A Segunda Turma do Tribunal Superior do Trabalho (TST) deliberou, de forma unânime, a validação de uma convenção coletiva que permite o desconto salarial em situações de banco de horas negativo. A decisão, datada de 1º de março deste ano, foi proferida sob relatoria da ministra Maria Helena Mallmann.
O reconhecimento da legalidade dessa prática fundamenta-se na compreensão de que acordos coletivos prevalecem sobre a legislação, conforme alterações introduzidas na Consolidação das Leis do Trabalho (CLT) pela reforma trabalhista de 2017. O posicionamento do TST alinha-se à jurisprudência do Supremo Tribunal Federal (STF), o qual, em um caso de repercussão geral, confirmou a constitucionalidade da norma que autoriza a redução de direitos trabalhistas mediante pactuação em convenção ou acordo coletivo.

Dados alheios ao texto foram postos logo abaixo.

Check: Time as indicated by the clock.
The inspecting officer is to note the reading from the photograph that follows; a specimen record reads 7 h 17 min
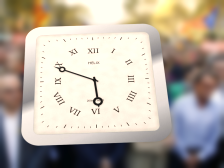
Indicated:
5 h 49 min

Especialistas destacam que a decisão do TST estabelece um precedente, mas não se configura como regra geral, não sendo aplicável em acordos individuais. O advogado Ricardo Pereira de Freitas Guimarães, doutor em direito do trabalho, ressalta a possibilidade dessa negociação coletiva, conforme esclarecido pelo TST, mas salienta a necessidade de avaliação caso a caso.
O processo em questão refere-se a uma convenção coletiva estabelecida em Londrina (PR), entre a PZL Indústria Eletrônica Ltda. e o Sindicato dos Trabalhadores nas Indústrias Metalúrgicas, Mecânicas e de Material Elétrico de Londrina e Região. Conforme a convenção, o empregado deve cumprir jornada de oito horas diárias e 44 horas semanais. Em caso de déficit no banco de horas, há a possibilidade de desconto salarial correspondente ao período devido após 12 meses, ou em situações de demissão ou dispensa motivada.
Da mesma forma, em casos de saldo positivo, a convenção permite a compensação das horas trabalhadas posteriormente, com folga, ou o pagamento de horas extras com adicional de 50%, em conformidade com a Constituição.
O Ministério Público do Trabalho (MPT) no Paraná contestou a convenção coletiva, buscando invalidar seus efeitos e pleiteando indenização por danos morais coletivos. O MPT fundamentou sua objeção no princípio “in dubio pro misero”, argumentando a favor do trabalhador em casos de interpretações divergentes.
O acórdão destaca que o MPT alegou que os descontos nos salários, em situações de banco de horas negativo, acarretam prejuízos aos trabalhadores, citando decisões de outros tribunais regionais que consideram inadmissível a transferência dos ônus da atividade econômica para os trabalhadores e declaram nulas cláusulas coletivas dessa natureza.
Entretanto, diferentes instâncias da Justiça do Trabalho refutaram essa argumentação. O TST revisou seu entendimento anterior, que vetava o desconto, e alinhou-se à posição do STF, reafirmando a validade dos acordos coletivos, mesmo quando implicam em limitações de direitos.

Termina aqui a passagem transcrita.